***** RECORDS TO PROCESS *****

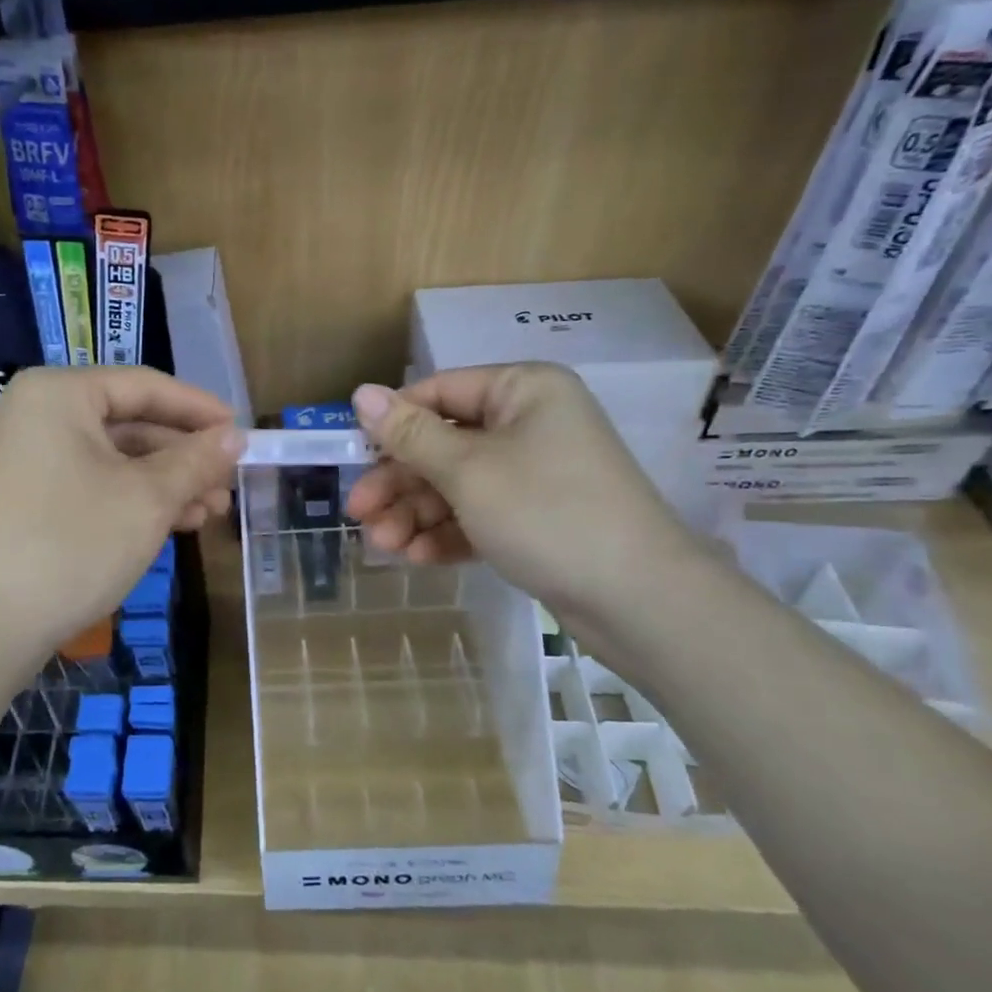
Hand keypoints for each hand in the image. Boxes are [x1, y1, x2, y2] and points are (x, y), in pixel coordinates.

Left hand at [0, 367, 241, 660]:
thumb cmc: (72, 543)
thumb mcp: (147, 499)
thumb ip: (196, 460)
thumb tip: (235, 437)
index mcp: (59, 393)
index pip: (145, 386)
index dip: (199, 410)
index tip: (241, 434)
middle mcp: (35, 414)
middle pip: (128, 423)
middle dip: (183, 457)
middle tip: (228, 485)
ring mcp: (23, 458)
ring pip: (111, 459)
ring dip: (163, 483)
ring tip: (209, 513)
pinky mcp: (21, 499)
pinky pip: (88, 483)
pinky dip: (129, 499)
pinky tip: (170, 525)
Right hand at [344, 363, 698, 616]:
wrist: (639, 600)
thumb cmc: (546, 513)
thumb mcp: (467, 470)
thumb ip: (409, 433)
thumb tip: (360, 392)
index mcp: (521, 390)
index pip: (438, 393)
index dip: (391, 424)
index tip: (353, 458)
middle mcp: (529, 423)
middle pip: (443, 443)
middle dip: (400, 483)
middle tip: (360, 515)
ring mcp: (535, 472)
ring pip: (457, 483)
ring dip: (417, 513)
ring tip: (384, 546)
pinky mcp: (537, 517)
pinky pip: (480, 513)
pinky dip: (448, 532)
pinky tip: (418, 558)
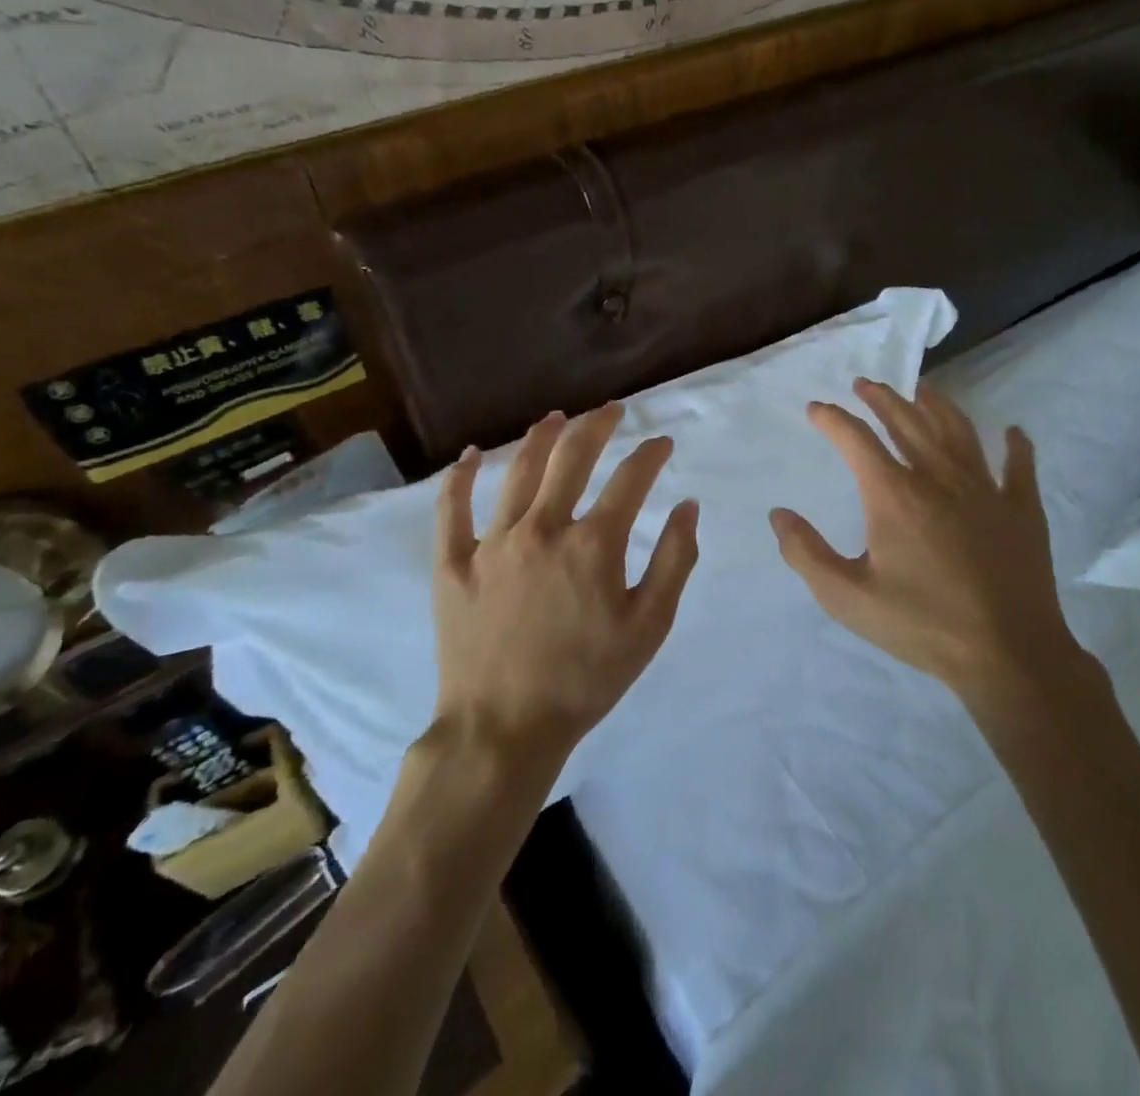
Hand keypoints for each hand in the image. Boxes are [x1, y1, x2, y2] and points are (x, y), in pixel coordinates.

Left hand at [432, 403, 699, 765]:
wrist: (503, 729)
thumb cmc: (586, 680)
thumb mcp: (649, 627)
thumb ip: (674, 561)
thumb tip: (687, 506)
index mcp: (593, 544)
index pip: (630, 479)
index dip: (651, 454)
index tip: (663, 443)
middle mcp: (543, 528)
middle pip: (572, 458)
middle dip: (597, 426)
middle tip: (611, 410)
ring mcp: (493, 542)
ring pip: (518, 472)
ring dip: (540, 437)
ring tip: (556, 417)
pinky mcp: (453, 563)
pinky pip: (452, 509)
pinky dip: (460, 477)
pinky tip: (471, 455)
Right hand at [770, 378, 1084, 713]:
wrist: (1007, 654)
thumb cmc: (922, 625)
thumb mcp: (847, 597)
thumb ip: (806, 553)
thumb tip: (778, 514)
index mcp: (895, 495)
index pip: (856, 439)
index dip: (832, 419)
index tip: (816, 409)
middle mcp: (939, 477)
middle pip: (907, 421)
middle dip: (882, 398)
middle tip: (865, 384)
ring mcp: (986, 489)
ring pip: (958, 430)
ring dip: (936, 404)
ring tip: (921, 389)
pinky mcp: (1022, 508)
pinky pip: (1019, 465)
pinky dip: (1015, 445)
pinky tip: (1011, 432)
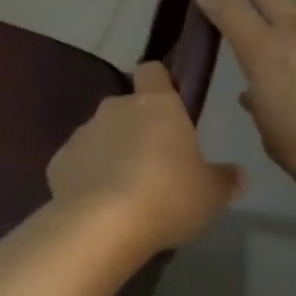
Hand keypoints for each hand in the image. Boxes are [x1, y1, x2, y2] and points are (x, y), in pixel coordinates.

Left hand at [46, 62, 242, 253]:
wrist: (102, 225)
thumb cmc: (167, 197)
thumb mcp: (211, 195)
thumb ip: (225, 179)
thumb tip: (237, 174)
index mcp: (156, 104)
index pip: (153, 71)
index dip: (160, 83)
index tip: (169, 106)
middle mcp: (116, 108)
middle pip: (127, 107)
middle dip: (137, 129)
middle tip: (154, 165)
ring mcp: (83, 132)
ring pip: (101, 135)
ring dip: (111, 153)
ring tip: (125, 192)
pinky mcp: (59, 160)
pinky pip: (79, 162)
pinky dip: (87, 177)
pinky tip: (99, 206)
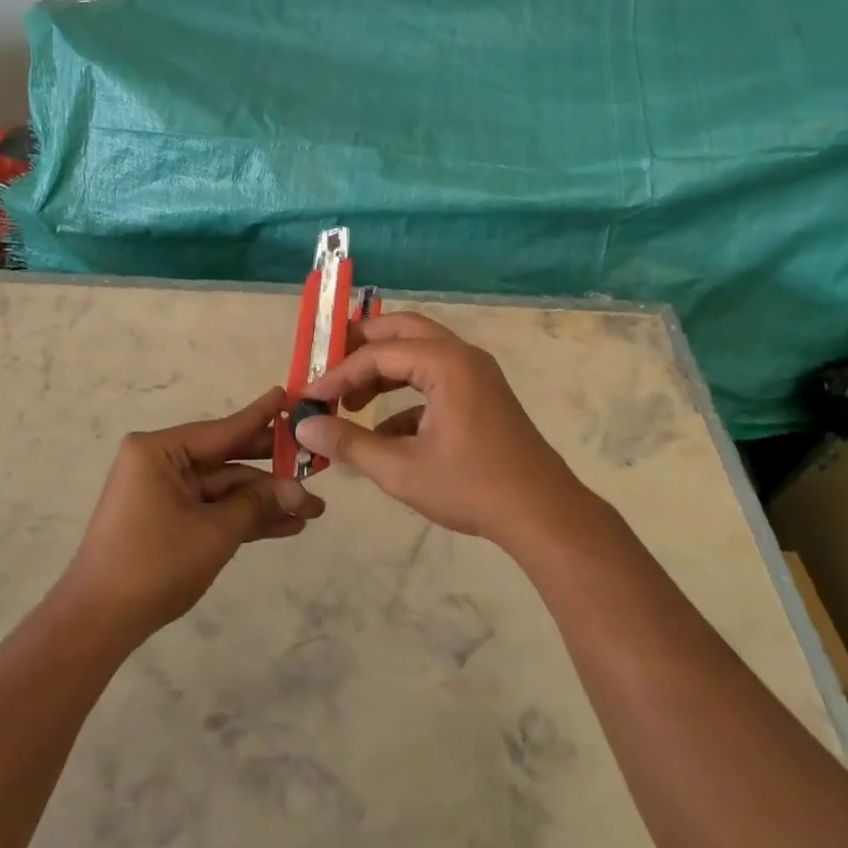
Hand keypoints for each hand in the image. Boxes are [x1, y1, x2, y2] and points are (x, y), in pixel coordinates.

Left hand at [58, 388, 323, 646]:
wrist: (99, 622)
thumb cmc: (154, 564)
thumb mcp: (214, 532)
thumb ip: (257, 504)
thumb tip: (300, 492)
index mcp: (159, 451)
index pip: (223, 429)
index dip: (262, 418)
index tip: (290, 396)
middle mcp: (160, 463)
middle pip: (226, 459)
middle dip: (271, 470)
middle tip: (315, 463)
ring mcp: (164, 493)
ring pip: (224, 489)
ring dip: (264, 501)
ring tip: (313, 509)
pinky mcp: (168, 520)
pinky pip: (212, 509)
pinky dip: (243, 518)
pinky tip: (286, 525)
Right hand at [294, 313, 582, 545]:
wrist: (543, 515)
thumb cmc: (472, 488)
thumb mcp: (400, 469)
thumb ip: (348, 443)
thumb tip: (303, 426)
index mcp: (445, 363)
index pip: (377, 354)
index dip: (337, 374)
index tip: (308, 397)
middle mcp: (462, 356)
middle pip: (400, 331)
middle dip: (360, 348)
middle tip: (327, 368)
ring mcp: (476, 374)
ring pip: (418, 353)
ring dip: (382, 371)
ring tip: (349, 401)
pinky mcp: (481, 395)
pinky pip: (434, 379)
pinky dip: (405, 394)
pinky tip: (384, 433)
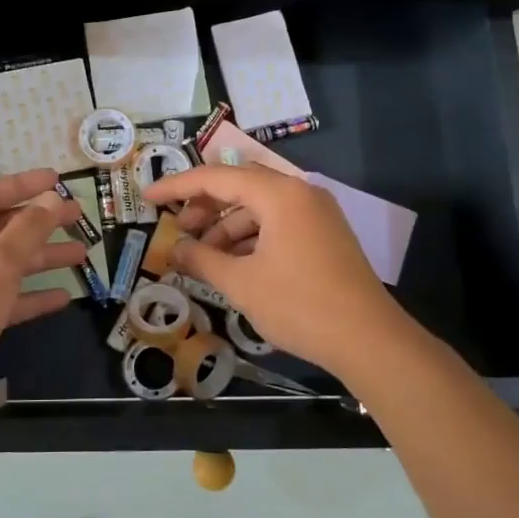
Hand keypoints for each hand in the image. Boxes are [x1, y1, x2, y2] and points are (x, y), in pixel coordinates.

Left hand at [0, 169, 89, 435]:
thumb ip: (28, 229)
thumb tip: (52, 199)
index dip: (23, 185)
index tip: (57, 180)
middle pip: (3, 228)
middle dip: (40, 221)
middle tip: (78, 216)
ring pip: (10, 264)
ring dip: (43, 257)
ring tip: (81, 253)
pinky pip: (10, 300)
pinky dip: (34, 296)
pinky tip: (64, 297)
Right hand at [141, 163, 417, 380]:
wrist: (370, 341)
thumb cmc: (300, 305)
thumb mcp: (241, 284)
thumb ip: (201, 260)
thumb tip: (173, 250)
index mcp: (279, 194)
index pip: (216, 177)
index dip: (177, 186)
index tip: (148, 197)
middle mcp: (300, 192)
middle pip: (239, 185)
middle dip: (204, 206)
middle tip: (180, 232)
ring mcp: (316, 213)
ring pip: (259, 207)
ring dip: (227, 227)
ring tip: (204, 259)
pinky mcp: (325, 234)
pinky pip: (278, 223)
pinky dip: (251, 238)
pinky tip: (234, 265)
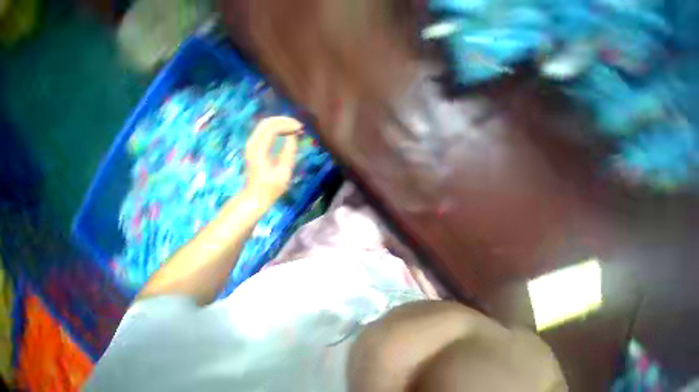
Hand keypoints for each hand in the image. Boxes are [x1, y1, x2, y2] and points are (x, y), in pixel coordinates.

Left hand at [244, 116, 300, 209]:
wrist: (255, 196)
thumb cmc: (271, 187)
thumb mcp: (284, 171)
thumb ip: (289, 152)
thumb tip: (294, 136)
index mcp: (259, 149)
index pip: (272, 128)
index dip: (287, 125)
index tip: (301, 128)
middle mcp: (252, 143)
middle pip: (267, 122)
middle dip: (284, 121)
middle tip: (299, 126)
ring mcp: (252, 144)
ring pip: (265, 125)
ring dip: (281, 124)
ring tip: (295, 128)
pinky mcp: (254, 147)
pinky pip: (265, 132)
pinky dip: (277, 130)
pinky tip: (287, 133)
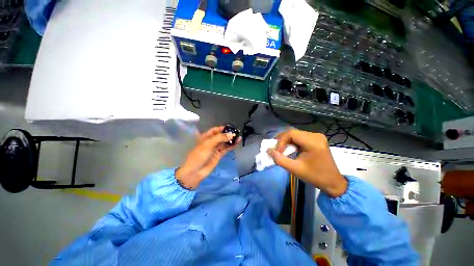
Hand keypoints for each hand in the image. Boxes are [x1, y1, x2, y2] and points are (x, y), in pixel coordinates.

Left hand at [176, 126, 240, 189]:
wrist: (195, 171)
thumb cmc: (199, 155)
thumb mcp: (208, 144)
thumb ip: (220, 138)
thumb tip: (231, 134)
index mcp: (205, 137)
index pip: (214, 130)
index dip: (222, 128)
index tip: (230, 127)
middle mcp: (211, 142)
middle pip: (221, 136)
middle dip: (228, 134)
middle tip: (237, 132)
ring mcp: (215, 149)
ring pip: (224, 142)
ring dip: (231, 140)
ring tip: (239, 137)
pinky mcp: (219, 155)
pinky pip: (226, 149)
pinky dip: (231, 146)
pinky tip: (237, 143)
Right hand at [267, 129, 346, 196]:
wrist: (333, 182)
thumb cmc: (315, 176)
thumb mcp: (295, 169)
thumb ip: (280, 160)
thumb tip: (268, 151)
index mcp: (313, 142)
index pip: (291, 134)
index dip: (281, 142)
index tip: (277, 152)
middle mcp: (315, 136)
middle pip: (293, 132)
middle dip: (282, 140)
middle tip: (275, 149)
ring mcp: (317, 137)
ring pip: (295, 134)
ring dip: (286, 141)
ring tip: (280, 150)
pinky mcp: (316, 139)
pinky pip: (299, 137)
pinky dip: (291, 142)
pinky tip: (289, 149)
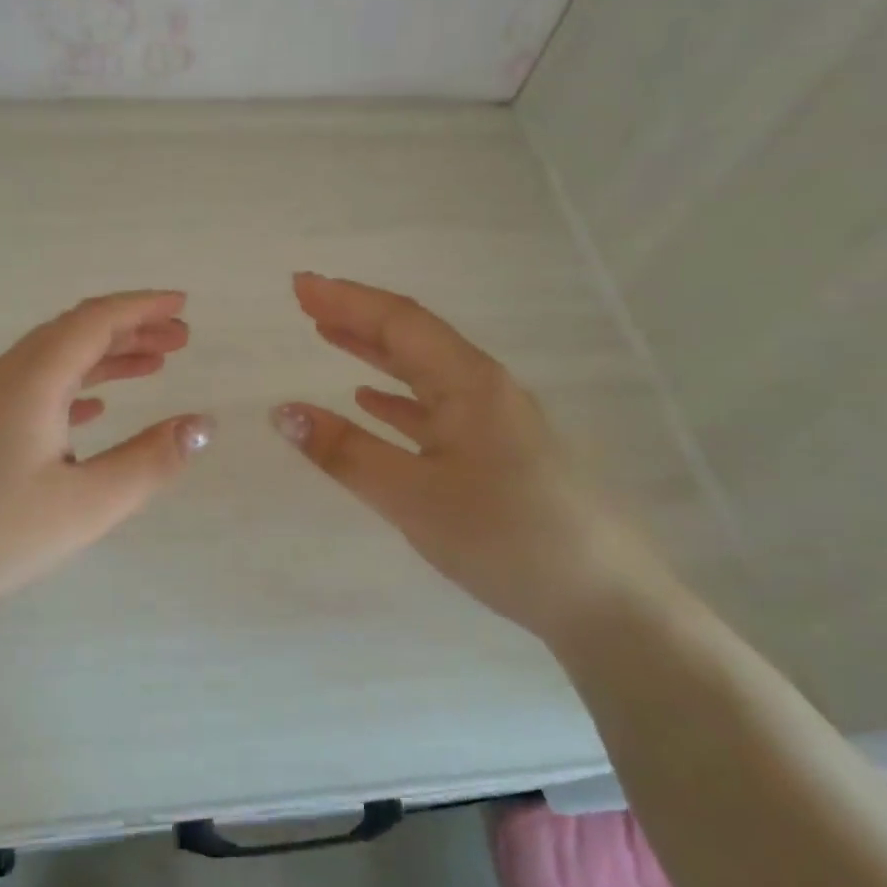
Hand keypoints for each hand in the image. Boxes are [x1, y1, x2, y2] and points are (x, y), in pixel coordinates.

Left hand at [0, 290, 212, 622]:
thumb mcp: (86, 505)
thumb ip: (150, 461)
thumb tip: (204, 423)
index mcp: (32, 380)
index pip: (94, 320)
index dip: (142, 307)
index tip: (183, 305)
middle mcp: (5, 377)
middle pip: (74, 332)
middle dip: (130, 328)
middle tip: (180, 338)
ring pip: (54, 361)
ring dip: (104, 358)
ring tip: (151, 366)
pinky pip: (34, 389)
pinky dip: (74, 387)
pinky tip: (92, 411)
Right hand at [271, 273, 672, 638]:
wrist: (605, 601)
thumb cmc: (506, 537)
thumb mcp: (413, 496)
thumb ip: (346, 453)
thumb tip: (282, 412)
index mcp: (470, 384)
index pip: (399, 322)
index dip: (346, 300)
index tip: (299, 285)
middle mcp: (485, 390)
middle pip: (413, 338)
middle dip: (357, 316)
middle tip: (306, 303)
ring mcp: (495, 422)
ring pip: (424, 372)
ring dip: (375, 351)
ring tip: (329, 336)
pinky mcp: (497, 454)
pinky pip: (435, 408)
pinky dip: (396, 398)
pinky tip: (371, 401)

*****

> _EXERCISE PROMPT_
Only the number is needed: please work out how many lines in the data contain the string "Left".

> _ANSWER BELOW_
8